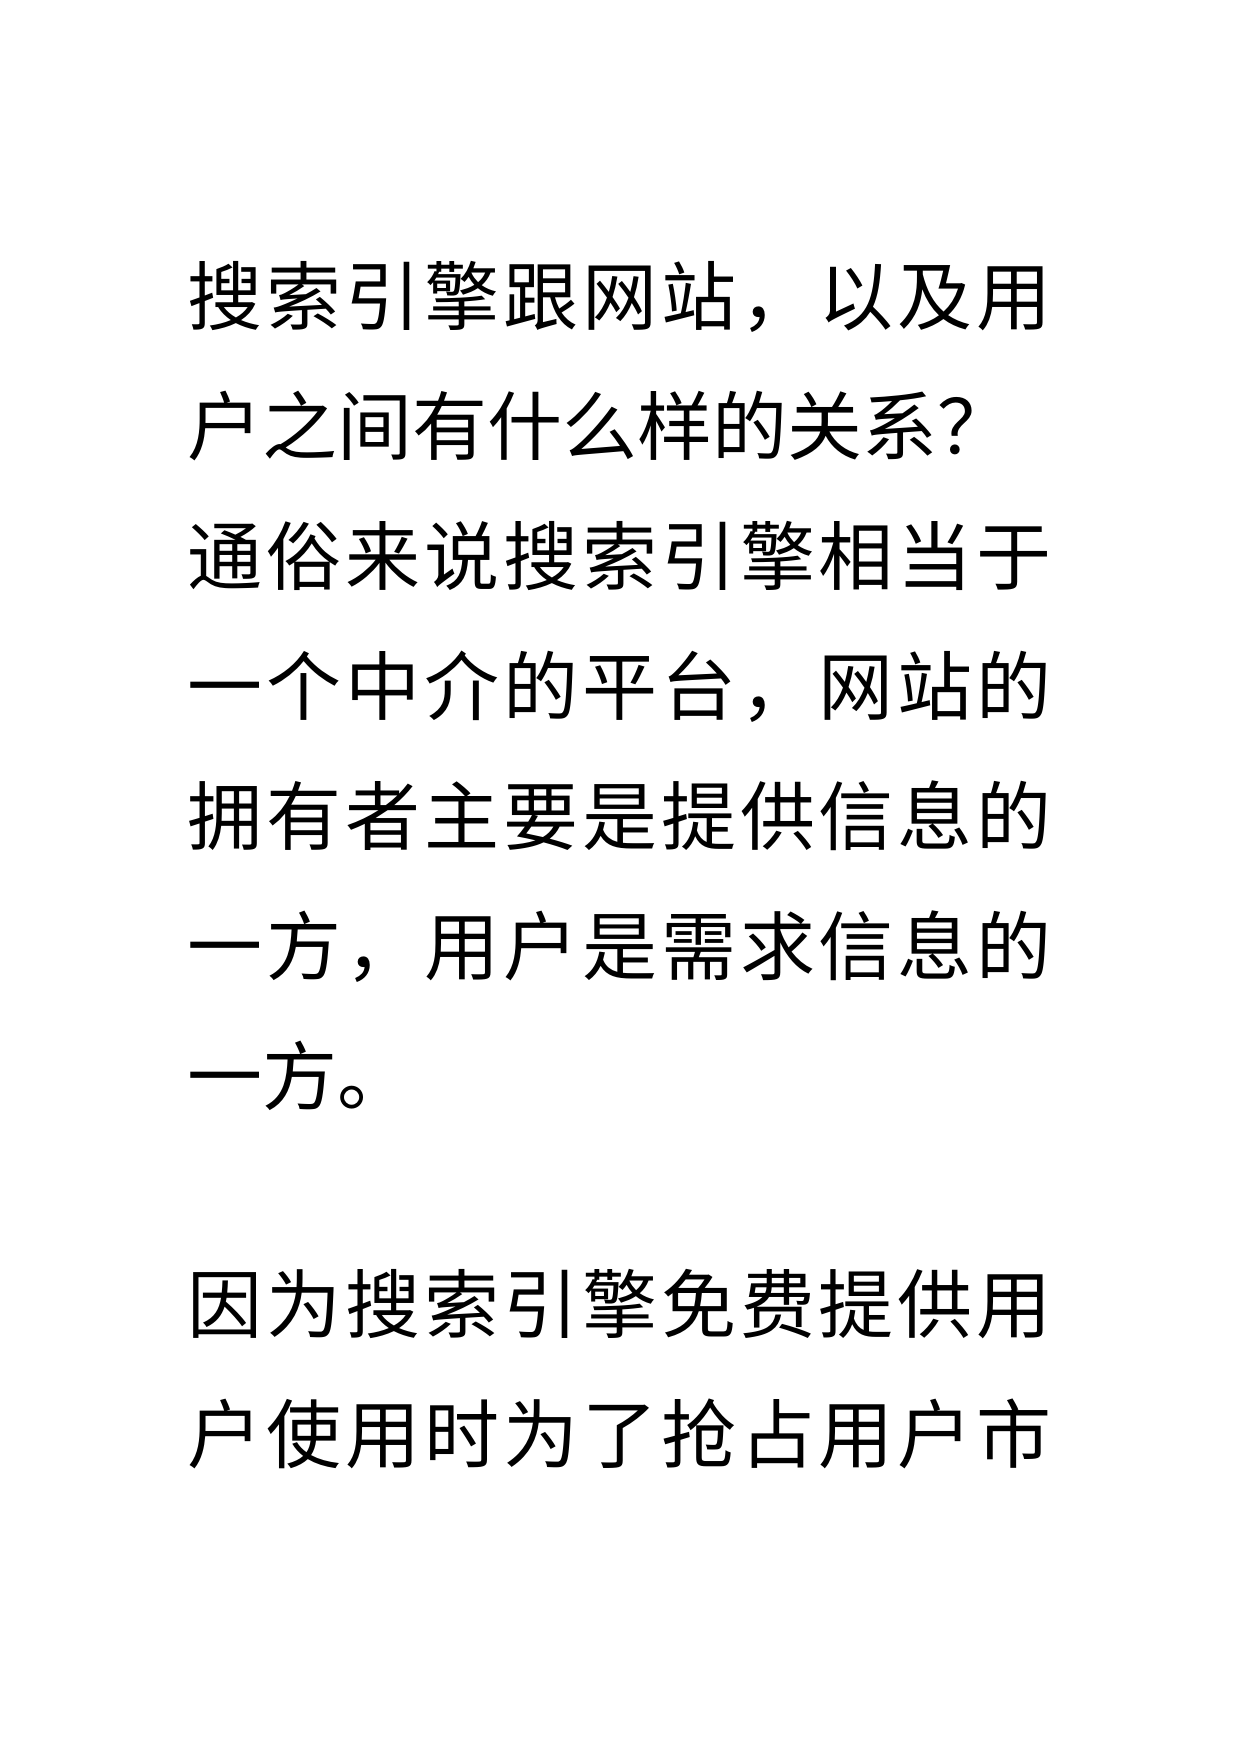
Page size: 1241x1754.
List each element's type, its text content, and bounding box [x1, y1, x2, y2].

text 通俗来说搜索引擎相当于一个中介的平台，网站的拥有者主要是提供信息的一方，用户是需求信息的一方。 [187, 487, 1053, 1137]
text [187, 1234, 1053, 1494]
text 搜索引擎跟网站，以及用户之间有什么样的关系？ [187, 227, 1053, 487]
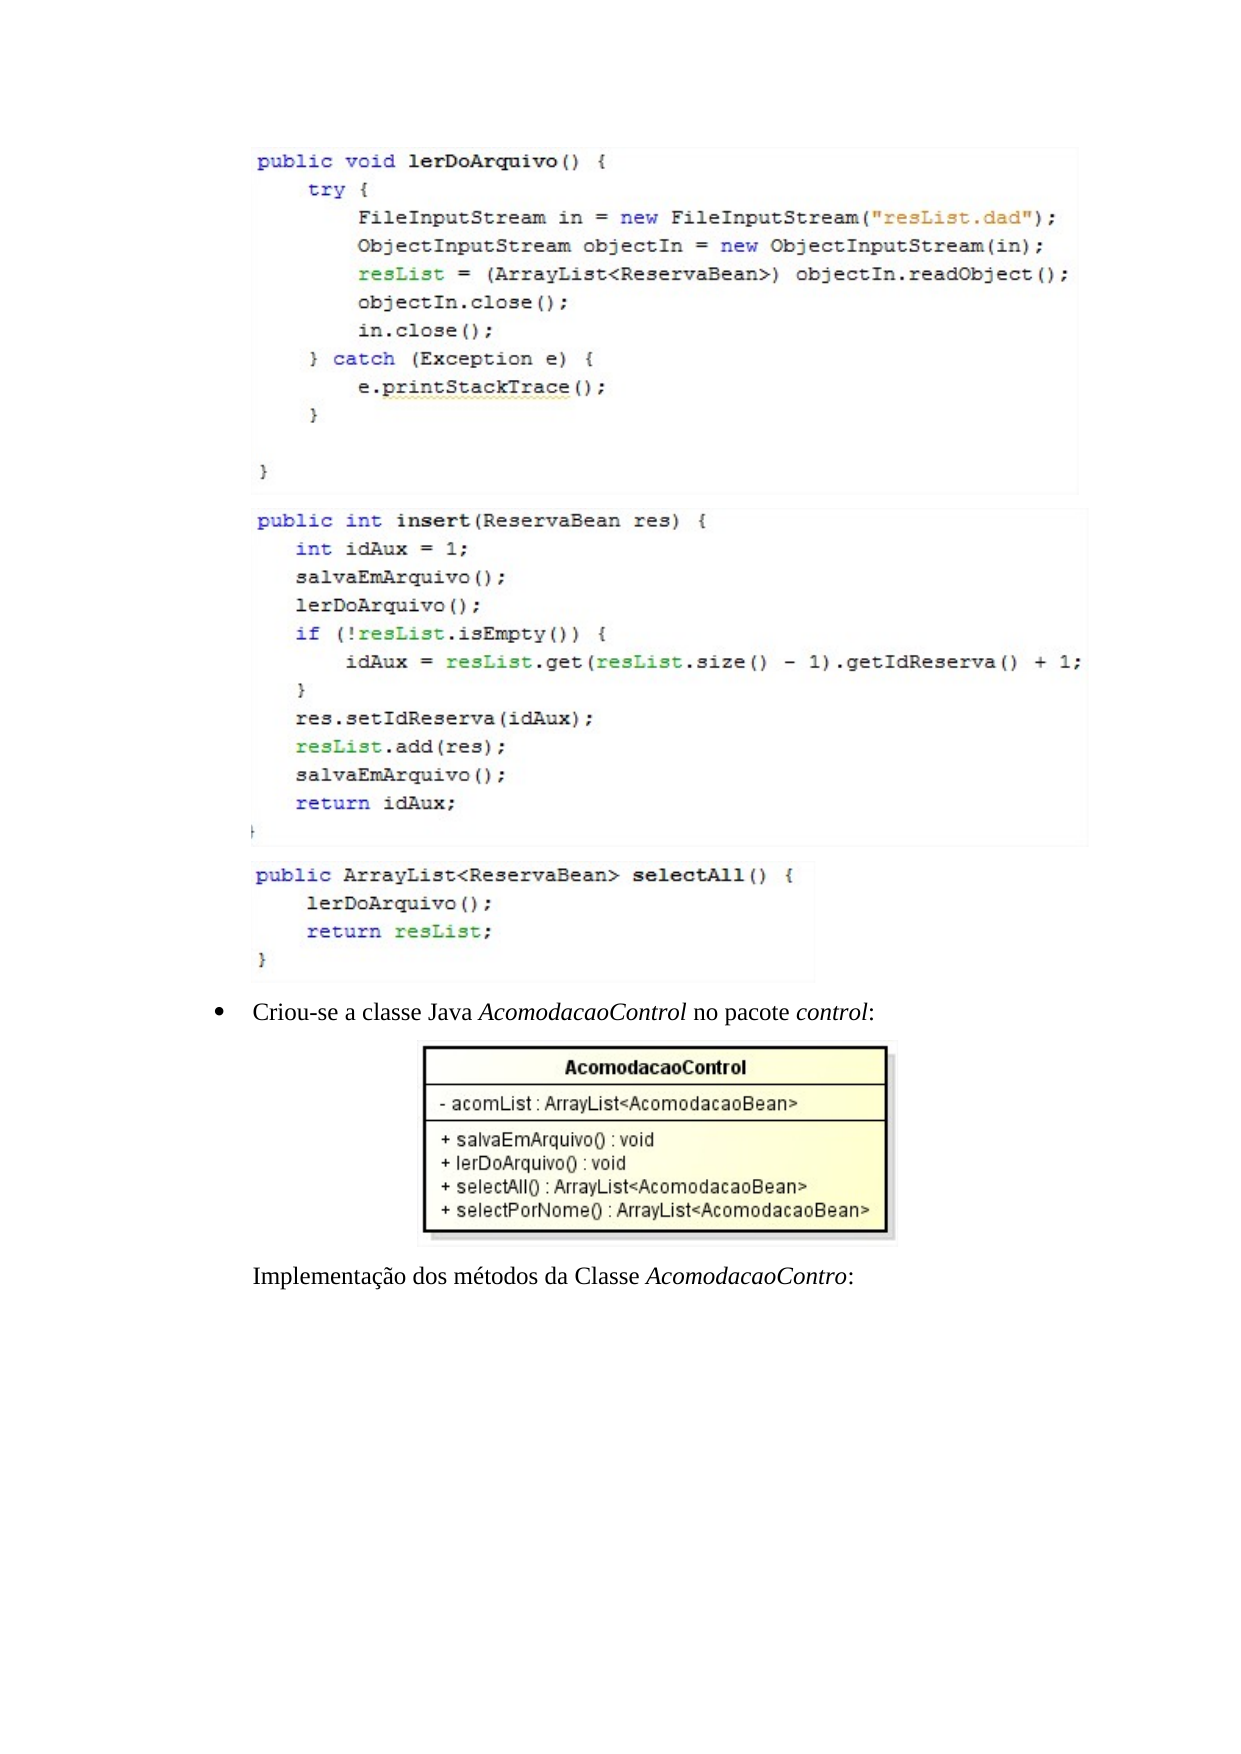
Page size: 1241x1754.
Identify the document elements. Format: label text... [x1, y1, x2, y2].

list Implementação dos métodos da Classe AcomodacaoContro: [252, 1261, 1063, 1290]
picture [251, 861, 816, 983]
picture [251, 147, 1079, 495]
picture [417, 1040, 899, 1247]
list Criou-se a classe Java AcomodacaoControl no pacote control: [215, 997, 1063, 1026]
picture [251, 508, 1089, 847]
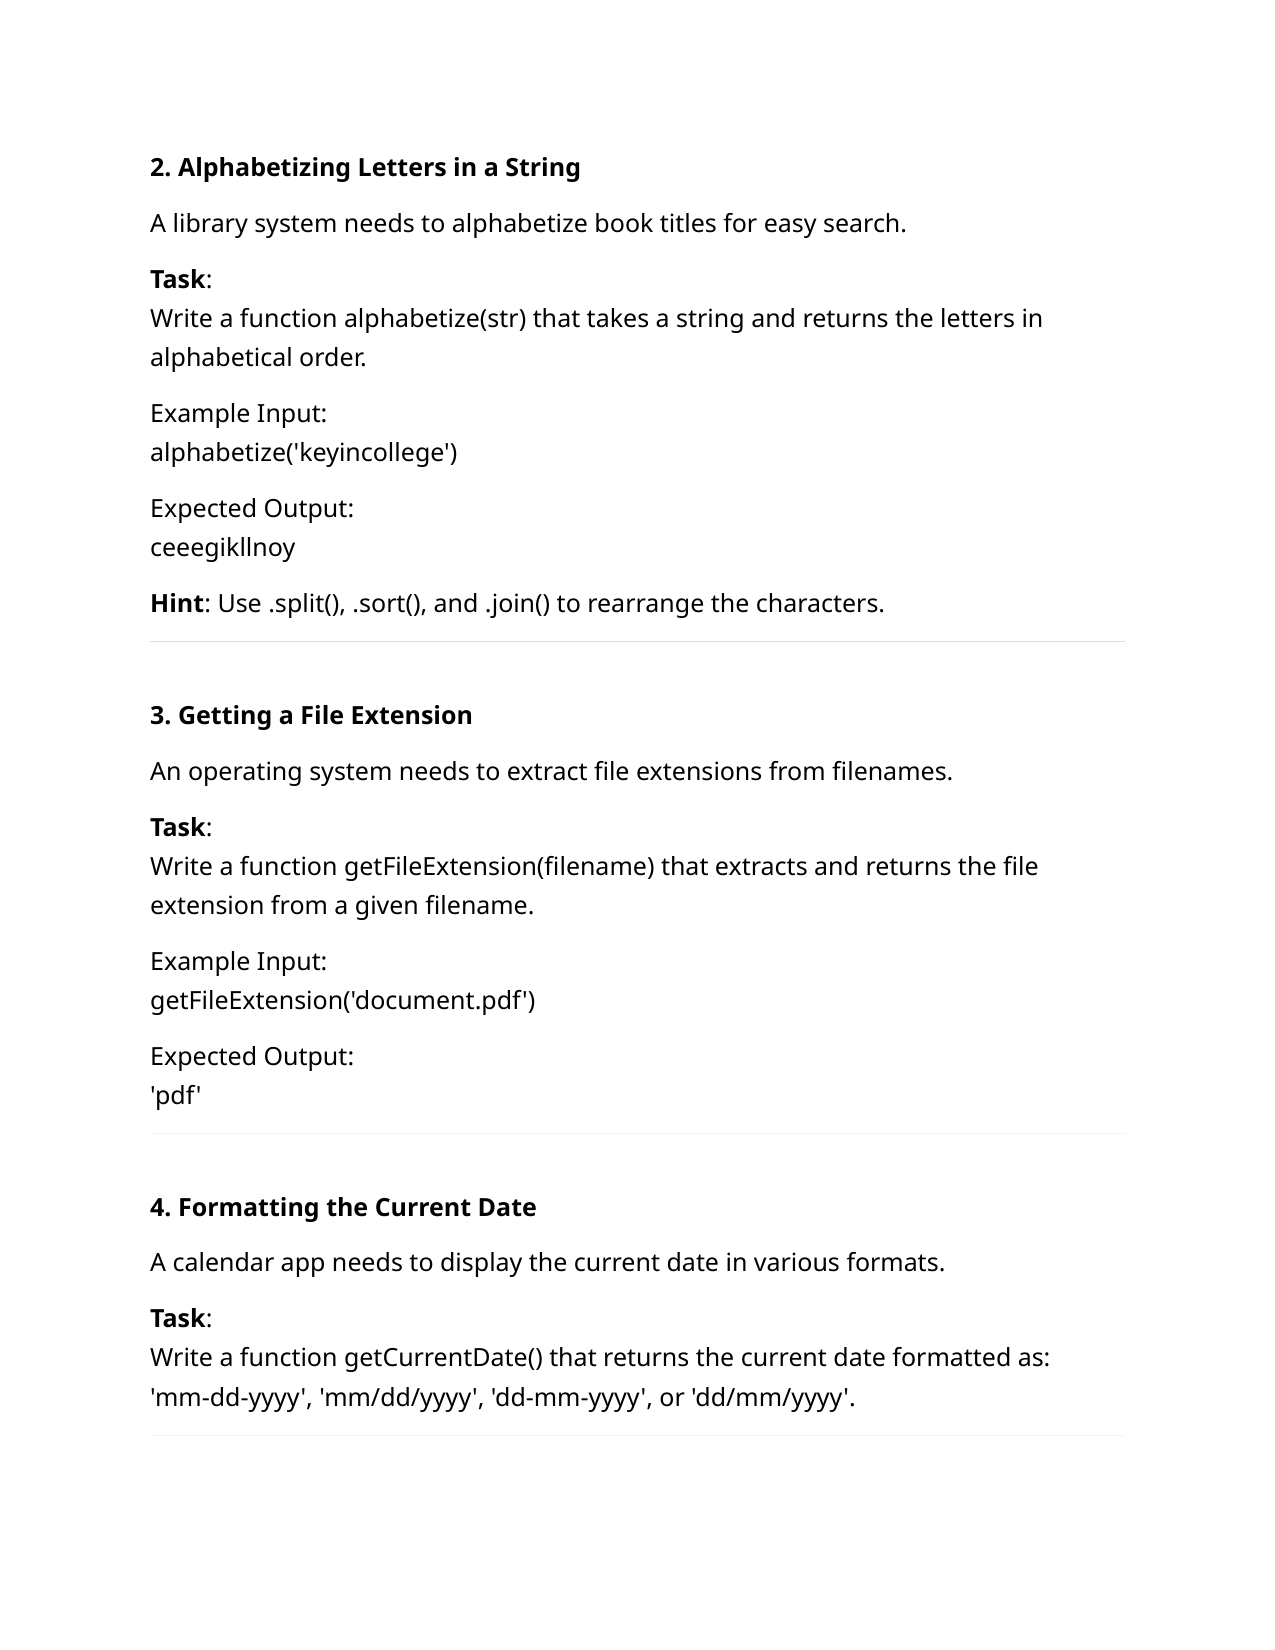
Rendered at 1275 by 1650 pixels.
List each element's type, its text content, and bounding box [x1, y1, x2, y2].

text Expected Output: ceeegikllnoy [150, 491, 1125, 564]
text Expected Output: 'pdf' [150, 1038, 1125, 1112]
text 4. Formatting the Current Date [150, 1189, 1125, 1223]
text Example Input: alphabetize('keyincollege') [150, 396, 1125, 469]
text Task: Write a function getFileExtension(filename) that extracts and returns the file extension from a given filename. [150, 809, 1125, 922]
text An operating system needs to extract file extensions from filenames. [150, 753, 1125, 787]
text A library system needs to alphabetize book titles for easy search. [150, 206, 1125, 240]
text 3. Getting a File Extension [150, 697, 1125, 732]
text 2. Alphabetizing Letters in a String [150, 150, 1125, 184]
text Example Input: getFileExtension('document.pdf') [150, 943, 1125, 1017]
text A calendar app needs to display the current date in various formats. [150, 1245, 1125, 1279]
text Task: Write a function alphabetize(str) that takes a string and returns the letters in alphabetical order. [150, 262, 1125, 374]
text Hint: Use .split(), .sort(), and .join() to rearrange the characters. [150, 586, 1125, 620]
text Task: Write a function getCurrentDate() that returns the current date formatted as: 'mm-dd-yyyy', 'mm/dd/yyyy', 'dd-mm-yyyy', or 'dd/mm/yyyy'. [150, 1301, 1125, 1413]
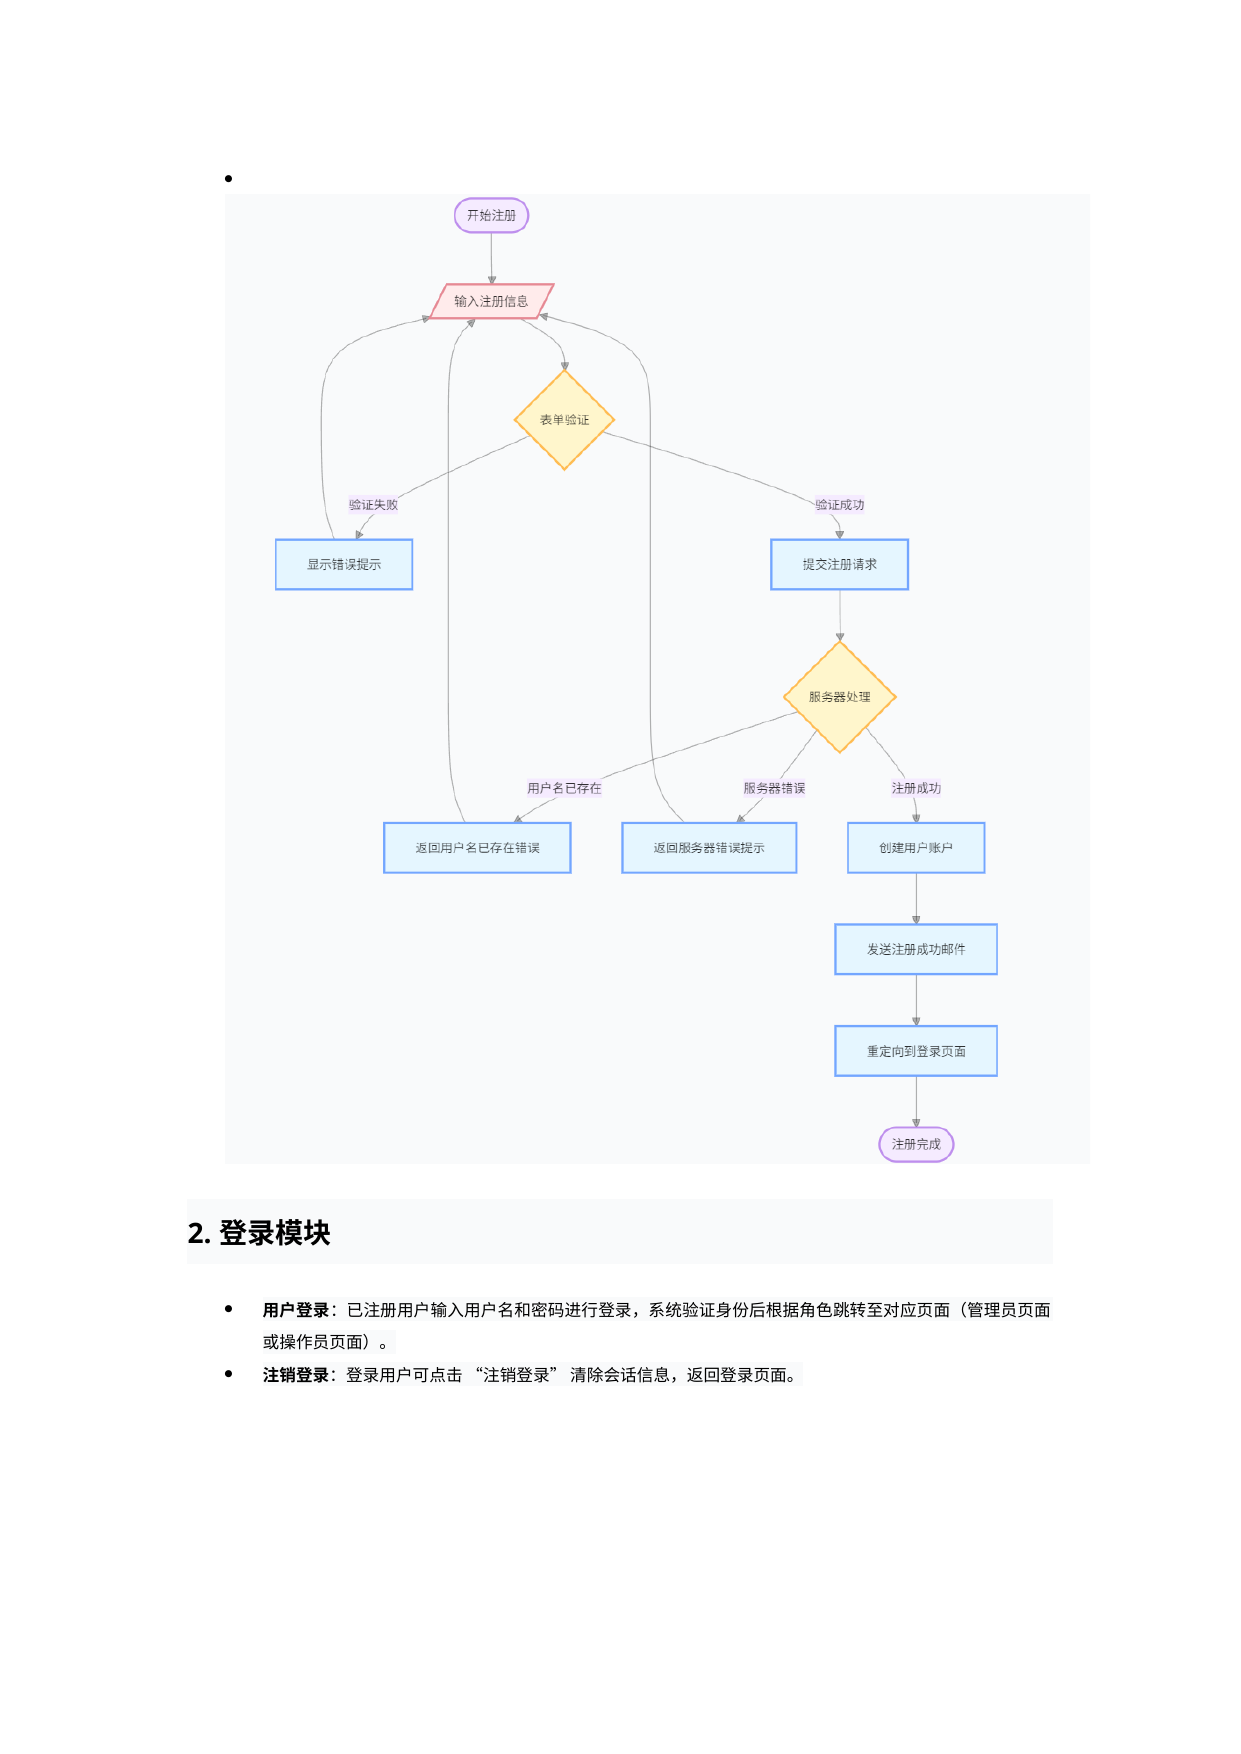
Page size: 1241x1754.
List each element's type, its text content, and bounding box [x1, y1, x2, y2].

picture [225, 194, 1091, 1164]
list 用户登录：已注册用户输入用户名和密码进行登录，系统验证身份后根据角色跳转至对应页面（管理员页面或操作员页面）。 [225, 1293, 1053, 1358]
subtitle 2. 登录模块 [187, 1199, 1053, 1264]
list 注销登录：登录用户可点击 “注销登录” 清除会话信息，返回登录页面。 [225, 1358, 1053, 1390]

Work to be completed:
Pictures are to be left out. Write out only the lines above starting at the one with "text [187, 1234, 1053, 1494]" and ending at the one with "Rendered at 1275 by 1650 pixels.", both lines included, exactly.

Solution:
text [187, 1234, 1053, 1494]
text 搜索引擎跟网站，以及用户之间有什么样的关系？ [187, 227, 1053, 487]
Page size: 1241x1754.
Identify the document elements. Format: label text... [x1, y1, x2, y2].

list Implementação dos métodos da Classe AcomodacaoContro: [252, 1261, 1063, 1290]
picture [251, 861, 816, 983]
picture [251, 147, 1079, 495]
picture [417, 1040, 899, 1247]
list Criou-se a classe Java AcomodacaoControl no pacote control: [215, 997, 1063, 1026]
picture [251, 508, 1089, 847]
Rendered at 1275 by 1650 pixels.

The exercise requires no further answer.